::: Records to process
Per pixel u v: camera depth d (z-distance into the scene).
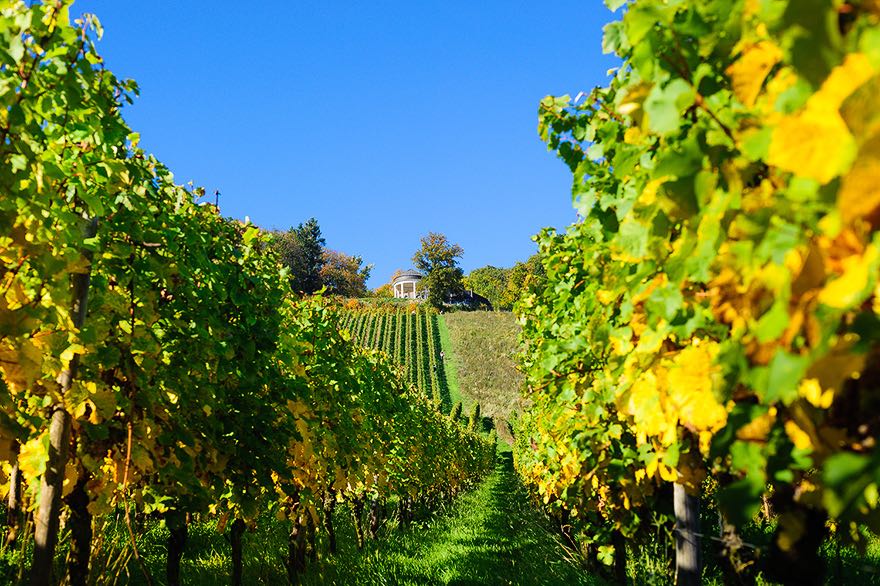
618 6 1.75
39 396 2.98
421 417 14.33
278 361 6.53
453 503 17.86
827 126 0.78
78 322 2.95
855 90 0.74
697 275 1.31
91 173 3.16
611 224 2.22
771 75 1.13
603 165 2.34
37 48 2.38
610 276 2.02
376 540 9.81
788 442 1.19
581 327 4.04
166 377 4.12
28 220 2.45
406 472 12.23
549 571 7.46
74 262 2.75
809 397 1.04
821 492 1.12
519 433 18.36
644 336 1.74
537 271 82.88
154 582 5.50
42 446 2.92
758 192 1.15
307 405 6.71
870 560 5.21
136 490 3.92
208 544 7.64
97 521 4.02
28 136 2.29
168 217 4.42
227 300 5.22
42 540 2.81
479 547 9.16
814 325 0.92
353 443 7.96
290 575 6.28
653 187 1.46
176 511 4.29
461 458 20.81
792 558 1.28
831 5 0.75
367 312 74.94
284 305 6.93
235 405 4.98
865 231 0.83
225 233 5.48
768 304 1.04
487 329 70.31
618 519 5.52
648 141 1.70
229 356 4.62
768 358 1.02
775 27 0.93
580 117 2.62
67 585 3.43
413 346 64.94
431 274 99.06
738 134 1.16
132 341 3.65
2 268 2.36
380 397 10.45
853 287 0.82
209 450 4.48
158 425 3.88
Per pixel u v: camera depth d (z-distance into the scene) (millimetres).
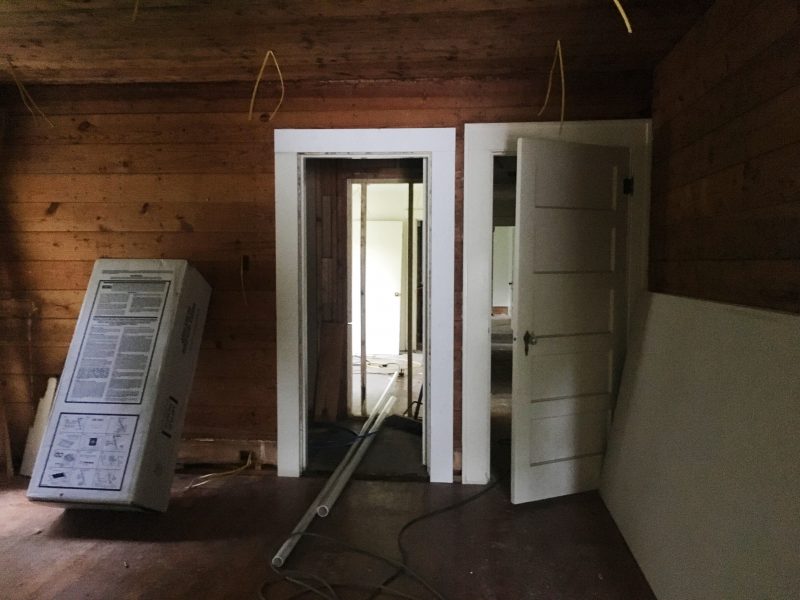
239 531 2721
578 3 2299
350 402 4758
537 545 2578
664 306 2641
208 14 2418
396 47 2760
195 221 3387
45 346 3484
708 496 1867
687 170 2559
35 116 3398
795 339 1551
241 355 3430
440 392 3281
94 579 2305
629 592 2215
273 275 3375
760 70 1874
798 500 1405
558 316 3008
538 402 2990
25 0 2289
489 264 3209
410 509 2953
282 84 3248
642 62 2961
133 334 2934
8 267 3477
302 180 3338
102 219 3424
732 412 1828
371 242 7730
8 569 2381
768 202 1814
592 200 3064
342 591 2215
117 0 2289
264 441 3457
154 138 3367
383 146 3248
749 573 1548
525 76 3158
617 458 2896
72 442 2762
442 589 2232
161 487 2842
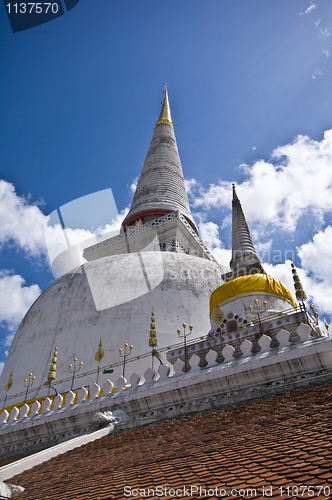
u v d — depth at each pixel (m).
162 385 13.98
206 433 8.18
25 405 17.59
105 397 15.44
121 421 13.78
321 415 7.02
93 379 20.38
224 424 8.62
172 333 22.05
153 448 8.18
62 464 9.51
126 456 8.20
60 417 15.71
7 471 9.63
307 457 5.00
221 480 5.04
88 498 5.77
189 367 16.48
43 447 15.50
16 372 23.09
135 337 21.69
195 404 12.64
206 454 6.51
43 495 6.90
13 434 16.50
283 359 11.95
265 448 5.91
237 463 5.56
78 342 22.30
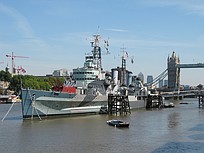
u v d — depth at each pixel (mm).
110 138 63625
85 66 128500
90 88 118938
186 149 54438
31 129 72875
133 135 67812
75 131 71250
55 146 55188
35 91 90750
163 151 52906
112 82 135750
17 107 157875
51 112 96000
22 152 50875
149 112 134750
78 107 106750
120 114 120312
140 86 175875
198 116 113688
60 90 102062
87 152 51500
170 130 75875
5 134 66062
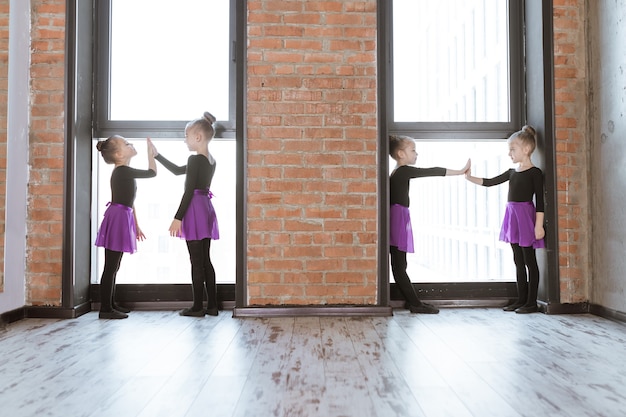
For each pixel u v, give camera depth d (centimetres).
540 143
::::::
With the first line being the one containing "168 217 4.42" and the last line the one containing "618 519 5.52", transcribe exactly the lines above that fall in that range.

168 217 4.42
227 300 5.22
42 540 2.81
479 547 9.16
814 325 0.92
353 443 7.96
290 575 6.28
653 187 1.46
176 511 4.29
461 458 20.81
792 558 1.28
831 5 0.75
367 312 74.94
284 305 6.93
235 405 4.98
865 231 0.83
225 233 5.48
768 304 1.04
487 329 70.31
618 519 5.52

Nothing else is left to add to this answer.